La vraie retraite, pour un artiste, s’impose quand il estime avoir exprimé ce qu'il avait à exprimer. Quand il considère n'avoir plus rien à dire. Ce fut le cas de Nicolas de Staël qui, lui, en tira des conclusions extrêmes et tragiques puisqu'il n'eut pas d'autre alternative que d'en finir avec la vie. Moyennant quoi il se défenestra dans sa maison d'Antibes. Ce fut aussi le cas de Montherlant. Tout de même, il en faut de l'honnêteté intellectuelle et morale, sans parler du courage, pour en arriver là.

A l'inverse, combien d'autres artistes jouent les prolongations au-delà du raisonnable ! Combien on aimerait les voir se retirer sur l'Aventin, ne serait-ce que pour que leur propre image n’ait pas à en pâtir. Il est vrai que la tentation est trop forte. L’appât du gain, c’est entendu, mais aussi cette façon de tenter d’éviter l’inéluctable – la fin – en retardant désespérément l’échéance. Sur le thème bien connu : encore un instant, un dernier instant de plaisir voyons, monsieur le bourreau. Ou sur le mode : d’accord je baisse, mais les autres ne m'arrivent pas à la cheville. Alors ...

… alors nous subissons les départs de diva, les retours sans fin, les encore et les curtain calls tous aussi trompeurs. Au point qu'on n'y croit plus vraiment. "M'arrêter là", c'était l'intitulé de la tournée de Johnny Hallyday en 2009. Qu'on aime ou non l’artiste, il y avait comme de l'allure dans cette annonce. L'ennui est que le rocker ne s'est pas arrêté du tout, au point d'en devenir aujourd’hui franchement pathétique dans sa façon de s’accrocher. Aznavour n'a pas fait beaucoup mieux, de ce point de vue, et ne s'est toujours pas résigné à décrocher malgré ses 90 ans bien sonnés. En Amérique, on avait eu le cas de Sinatra qui avait décidé de prendre sa retraite, en 1971, avant d'y renoncer sous la pression amicale, dit-on, du président Nixon. La carrière du crooner était alors plus que trentenaire. Y gagna-t-il vraiment à la prolonger d'une vingtaine d'années supplémentaires, même si c'était tout de même Sinatra ?
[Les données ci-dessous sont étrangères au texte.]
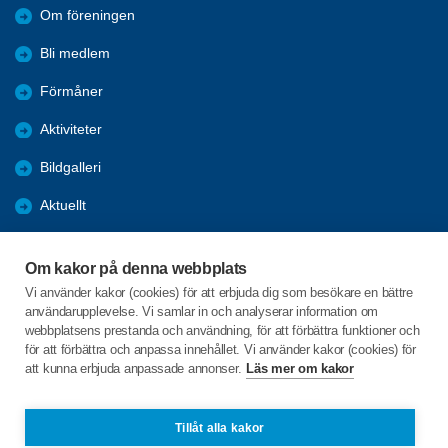
Om föreningen
Bli medlem
Förmåner
Aktiviteter
Bildgalleri
Aktuellt
Julbord
Om kakor på denna webbplats
Medlemsträff
Vi använder kakor (cookies) för att erbjuda dig som besökare en bättre
användarupplevelse. Vi samlar in och analyserar information om
Appar
webbplatsens prestanda och användning, för att förbättra funktioner och
för att förbättra och anpassa innehållet. Vi använder kakor (cookies) för
att kunna erbjuda anpassade annonser.
Läs mer om kakor
C/o:Carl-Axel Hallberg
Backvägen 10
382 45 Nybro
Tillåt alla kakor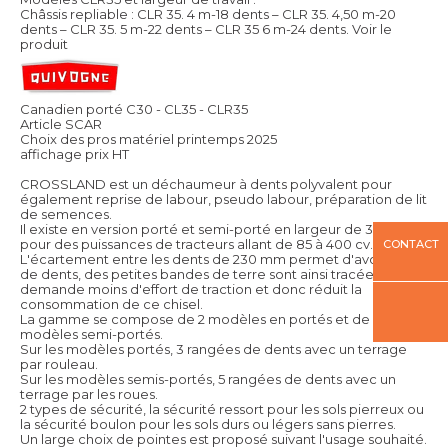
Châssis repliable : CLR 35. 4 m-18 dents – CLR 35. 4,50 m-20
dents – CLR 35. 5 m-22 dents – CLR 35 6 m-24 dents.
Voir le
produit
Canadien porté C30 - CL35 - CLR35
Article SCAR
Choix des pros matériel printemps 2025
affichage prix HT
CROSSLAND est un déchaumeur à dents polyvalent pour
également reprise de labour, pseudo labour, préparation de lit
de semences.
Il existe en version porté et semi-porté en largeur de 3 m à 8 m
pour des puissances de tracteurs allant de 85 à 400 cv.
CONTACT
L'écartement entre les dents de 230 mm permet d'avoir plus
de dents, des petites bandes de terre sont ainsi tracée ce qui
demande moins d'effort de traction et donc réduit la
consommation de ce chisel.
La gamme se compose de 2 modèles en portés et de 3
modèles semi-portés.
Sur les modèles portés, 3 rangées de dents avec un terrage
par rouleau.
Sur les modèles semis-portés, 5 rangées de dents avec un
terrage par les roues.
2 types de sécurité, la sécurité ressort pour les sols pierreux ou
la sécurité boulon pour les sols durs ou légers sans pierres.
Un large choix de pointes est proposé suivant l'usage souhaité.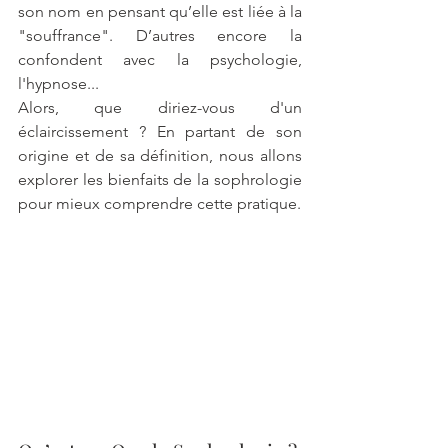
son nom en pensant qu’elle est liée à la 
"souffrance". D’autres encore la 
confondent avec la psychologie, 
l'hypnose...
Alors, que diriez-vous d'un 
éclaircissement ? En partant de son 
origine et de sa définition, nous allons 
explorer les bienfaits de la sophrologie 
pour mieux comprendre cette pratique. 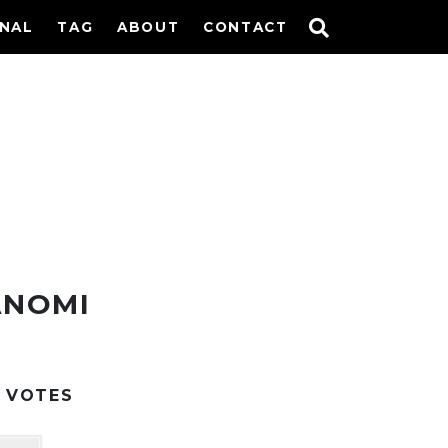
INAL
TAG
ABOUT
CONTACT
ANOMI
VOTES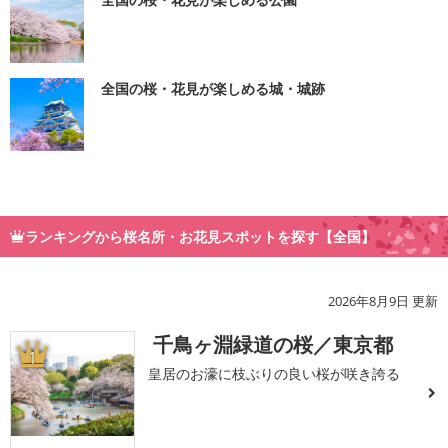
全国の桜・花見が楽しめる城・城跡
ランキングから桜名所・お花見スポットを探す【全国】
2026年8月9日 更新
千鳥ヶ淵緑道の桜／東京都
1
皇居のお濠に枝ぶりの良い桜が咲き誇る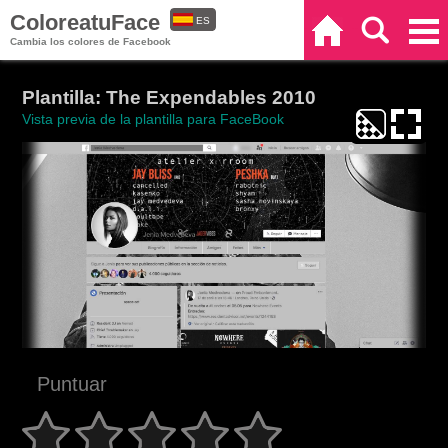
ColoreatuFace
ES
Inicio
Buscar
Categorías
Cambia los colores de Facebook
EN
Plantilla: The Expendables 2010
Vista previa de la plantilla para FaceBook
Puntuar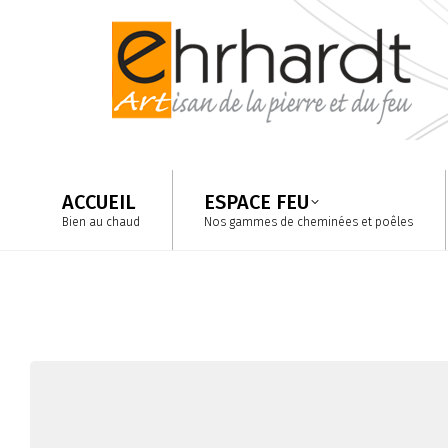
ACCUEIL
ESPACE FEU
Bien au chaud
Nos gammes de cheminées et poêles
ACCUEIL
ESPACE FEU
Bien au chaud
Nos gammes de cheminées et poêles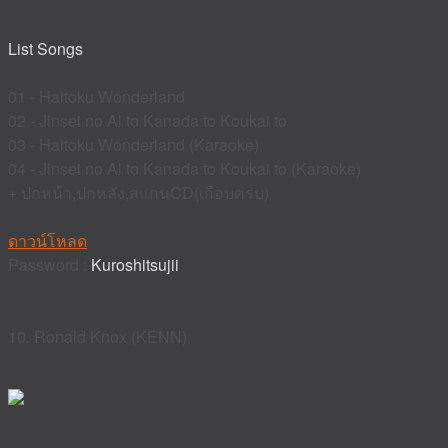
List Songs
01 - Haitoku Wonderland
02 - Jinsei no Ai to Kanada to Koukai to
03 - Haitoku Wonderland (Karaoke)
04 - Jinsei no Ai to Kanada to Koukai to (Karaoke)
+ ปกหน้า,ปกหลัง,สแกนCD(เกือบครบ)
ดาวน์โหลด
Password :
Kuroshitsujii
10. Ronald Knox (KENN)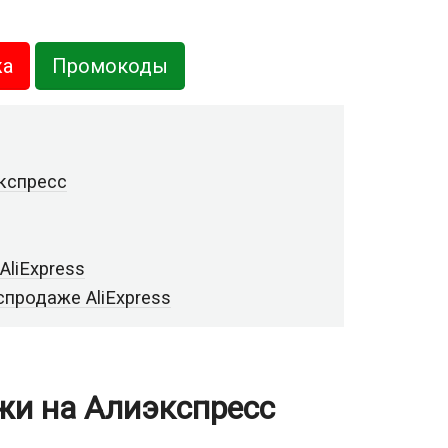
жа
Промокоды
кспресс
AliExpress
спродаже AliExpress
жи на Алиэкспресс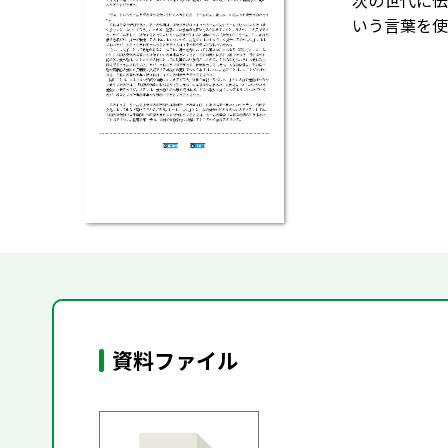
次の世代に伝
いう言葉を使
資料ファイル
Tirer le rideau, décider de l'instant, requiert une noblesse qu'il faut d'autant plus saluer qu'elle n'est plus de ce temps. De nos jours, en effet, on ne s'arrête plus. On ne sait plus tirer sa révérence avec élégance et détachement. On dure, on dure, on occupe le terrain tant qu'on peut. On s’use jusqu’à la corde mais qu’importe ! L’essentiel est de ne pas s’éloigner ou de n’être pas absent car les retraités ou les disparus ont toujours tort. Du moins le croit-on.

En revanche, l'artiste ou l'intellectuel qui perçoit ses limites ou le bout du chemin a quelque chose d'émouvant. Toute histoire, et celle d'une carrière en est une authentique, doit comporter un clap de fin sous peine de se diluer dans une sorte de banalisation frustrante pour tout le monde.

Pour revenir à Philip Roth, ses oeuvres de jeunesse à l’instar de son Portnoy ne m'avaient pas franchement enthousiasmé quand bien même elles révélaient un véritable romancier. Par la suite, il s'était fait plus grave, plus profond et avait fini par s’inscrire, à mes yeux, dans les grands courants de la littérature américaine. Pour tout cela, je lui témoigne une gratitude d'autant plus sincère que lui, au moins, aura su se retirer à temps.